For Mr. Xi, this growing global backlash has enormous costs back home. There are no good options for him in Hong Kong. If he continues his hard-line approach, he will make the ground situation worse in Hong Kong but making concessions also is not a very viable option for him as it is not readily evident how far the demands might go. Though the extradition bill has been withdrawn, the demands of protesters in Hong Kong have grown to include genuine universal suffrage and an inquiry into allegations of police brutality. From Hong Kong to Taiwan where there are elections in January, there is only a short distance.
Effect on party dynamics
Mr. Xi’s reputation as a leader who will lead China’s emergence as a major power in the 21st century might also come under a cloud in so far as mainland Chinese is concerned. The delicate balance that the Communist Party has managed to evolve in the politics of China can be frayed if ordinary Chinese believe their leadership is incapable of managing turmoil.

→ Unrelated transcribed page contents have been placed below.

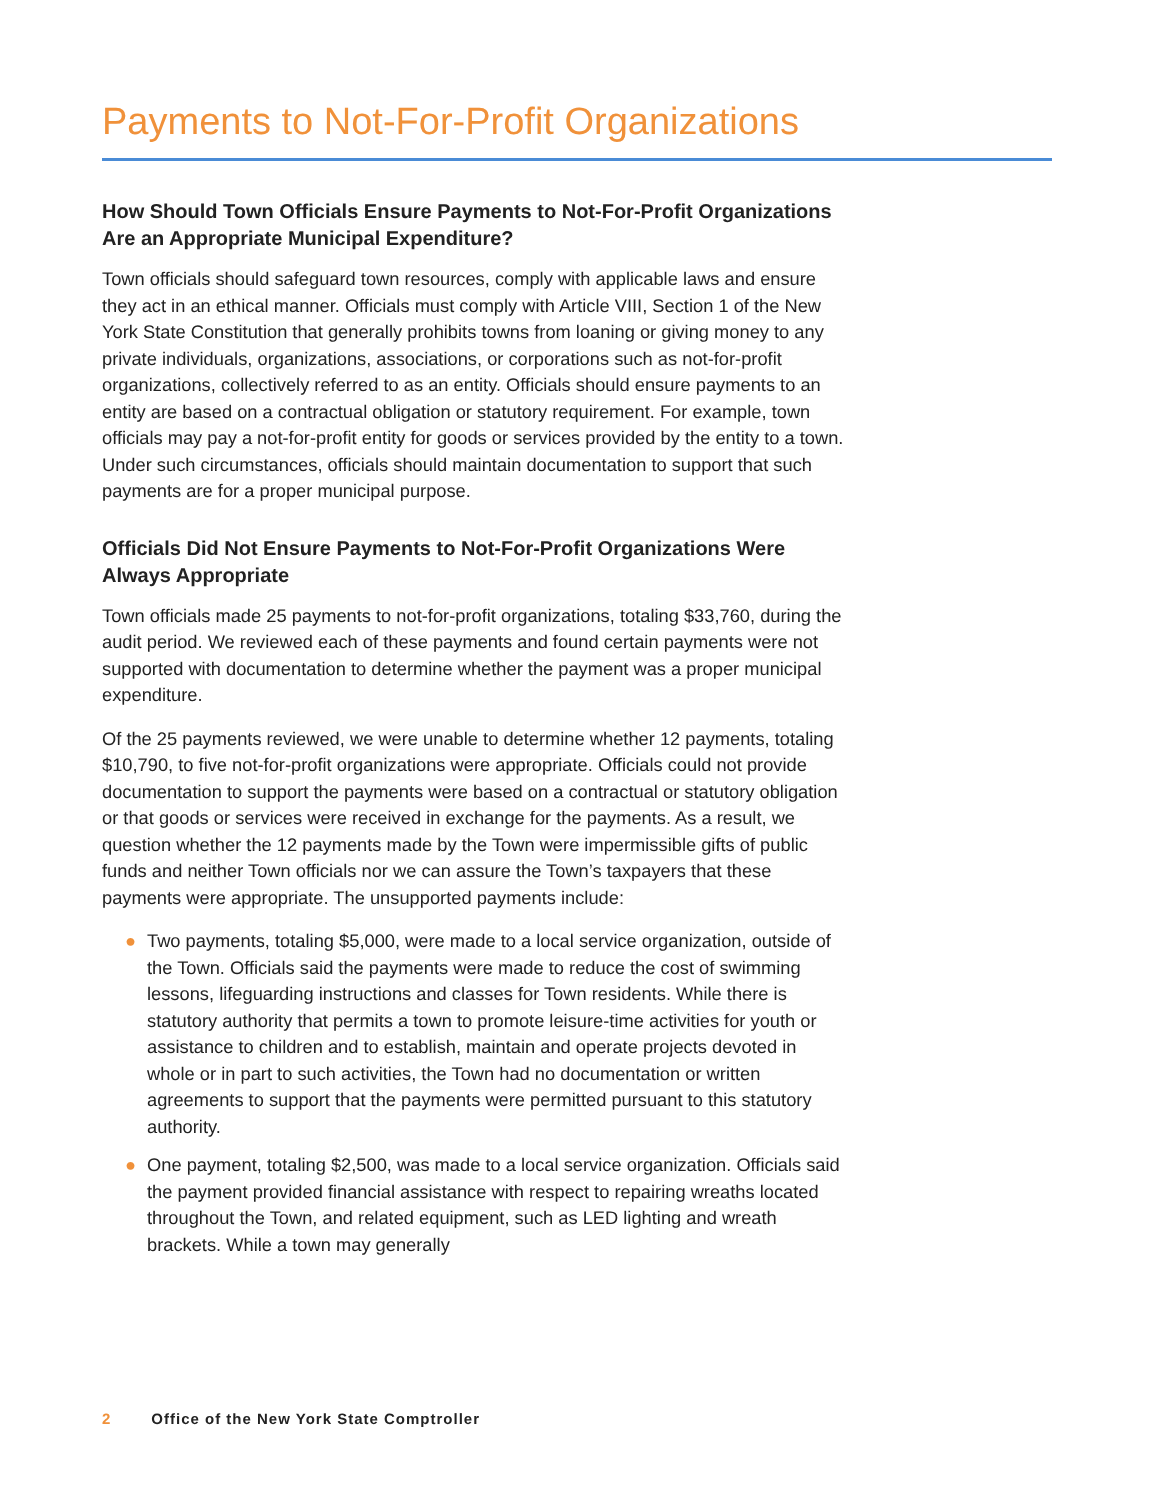Payments to Not-For-Profit Organizations
How Should Town Officials Ensure Payments to Not-For-Profit Organizations Are an Appropriate Municipal Expenditure?
Town officials should safeguard town resources, comply with applicable laws and ensure they act in an ethical manner. Officials must comply with Article VIII, Section 1 of the New York State Constitution that generally prohibits towns from loaning or giving money to any private individuals, organizations, associations, or corporations such as not-for-profit organizations, collectively referred to as an entity. Officials should ensure payments to an entity are based on a contractual obligation or statutory requirement. For example, town officials may pay a not-for-profit entity for goods or services provided by the entity to a town. Under such circumstances, officials should maintain documentation to support that such payments are for a proper municipal purpose.
Officials Did Not Ensure Payments to Not-For-Profit Organizations Were Always Appropriate
Town officials made 25 payments to not-for-profit organizations, totaling $33,760, during the audit period. We reviewed each of these payments and found certain payments were not supported with documentation to determine whether the payment was a proper municipal expenditure.
Of the 25 payments reviewed, we were unable to determine whether 12 payments, totaling $10,790, to five not-for-profit organizations were appropriate. Officials could not provide documentation to support the payments were based on a contractual or statutory obligation or that goods or services were received in exchange for the payments. As a result, we question whether the 12 payments made by the Town were impermissible gifts of public funds and neither Town officials nor we can assure the Town’s taxpayers that these payments were appropriate. The unsupported payments include:
● Two payments, totaling $5,000, were made to a local service organization, outside of the Town. Officials said the payments were made to reduce the cost of swimming lessons, lifeguarding instructions and classes for Town residents. While there is statutory authority that permits a town to promote leisure-time activities for youth or assistance to children and to establish, maintain and operate projects devoted in whole or in part to such activities, the Town had no documentation or written agreements to support that the payments were permitted pursuant to this statutory authority.
● One payment, totaling $2,500, was made to a local service organization. Officials said the payment provided financial assistance with respect to repairing wreaths located throughout the Town, and related equipment, such as LED lighting and wreath brackets. While a town may generally
2 Office of the New York State Comptroller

There is also a chance of internecine rivalries within the Communist Party flaring up as Mr. Xi’s policies take a hit. He has made a lot of enemies in his drive to emerge as the supreme leader and he has been ruthless with his opponents. Some of them would be waiting in the wings to respond in kind. The Chinese economy is not doing well. There is growing internal criticism of Mr. Xi’s flagship Belt and Road Initiative and the costs China is having to bear for a grandiose project, driven more by Mr. Xi’s vanity than by sound economic logic. China’s aggressive influence operations in other countries are also generating strong backlash, with new revelations coming out every few months. Most recently, the Australian media has reported on an alleged Chinese plot to plant a spy in the Australian Parliament which has been termed as “deeply disturbing” by the Australian Prime Minister and is being investigated now by the nation’s domestic spy agency. This along with reports that a Chinese spy has applied for asylum in Australia after providing information about Chinese operations in Hong Kong, Taiwan and Australia and suggesting that he was “personally involved” in espionage work has damaged an already battered Chinese global image.
As pressures mount on Xi Jinping and the Communist Party, there are dangers that Beijing might want to divert attention from its own internal failures by lashing out at the world. New Delhi should guard against any Chinese misadventures even as it prepares itself to deal with negative externalities emerging out of the multiple crises brewing in Beijing.